**PROMPT**
Check every line of the entries that follow, and copy the ones containing "domyślna".

Stored items from a collection
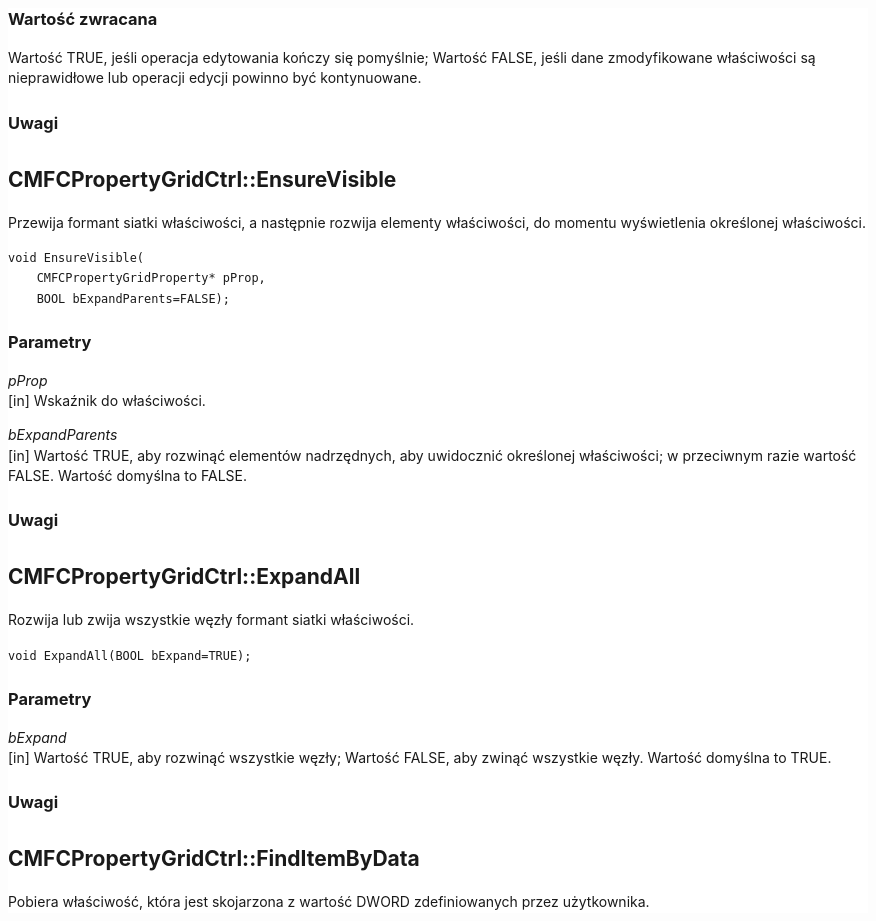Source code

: ### <a name="return-value"></a>Wartość zwracana

Wartość TRUE, jeśli operacja edytowania kończy się pomyślnie; Wartość FALSE, jeśli dane zmodyfikowane właściwości są nieprawidłowe lub operacji edycji powinno być kontynuowane.

### <a name="remarks"></a>Uwagi

##  <a name="ensurevisible"></a>  CMFCPropertyGridCtrl::EnsureVisible

Przewija formant siatki właściwości, a następnie rozwija elementy właściwości, do momentu wyświetlenia określonej właściwości.

```
void EnsureVisible(
    CMFCPropertyGridProperty* pProp,
    BOOL bExpandParents=FALSE);
```

### <a name="parameters"></a>Parametry

*pProp*<br/>
[in] Wskaźnik do właściwości.

*bExpandParents*<br/>
[in] Wartość TRUE, aby rozwinąć elementów nadrzędnych, aby uwidocznić określonej właściwości; w przeciwnym razie wartość FALSE. Wartość domyślna to FALSE.

### <a name="remarks"></a>Uwagi

##  <a name="expandall"></a>  CMFCPropertyGridCtrl::ExpandAll

Rozwija lub zwija wszystkie węzły formant siatki właściwości.

```
void ExpandAll(BOOL bExpand=TRUE);
```

### <a name="parameters"></a>Parametry

*bExpand*<br/>
[in] Wartość TRUE, aby rozwinąć wszystkie węzły; Wartość FALSE, aby zwinąć wszystkie węzły. Wartość domyślna to TRUE.

### <a name="remarks"></a>Uwagi

##  <a name="finditembydata"></a>  CMFCPropertyGridCtrl::FindItemByData

Pobiera właściwość, która jest skojarzona z wartość DWORD zdefiniowanych przez użytkownika.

**EXPECTED ANSWER**
[in] Wartość TRUE, aby rozwinąć elementów nadrzędnych, aby uwidocznić określonej właściwości; w przeciwnym razie wartość FALSE. Wartość domyślna to FALSE.
[in] Wartość TRUE, aby rozwinąć wszystkie węzły; Wartość FALSE, aby zwinąć wszystkie węzły. Wartość domyślna to TRUE.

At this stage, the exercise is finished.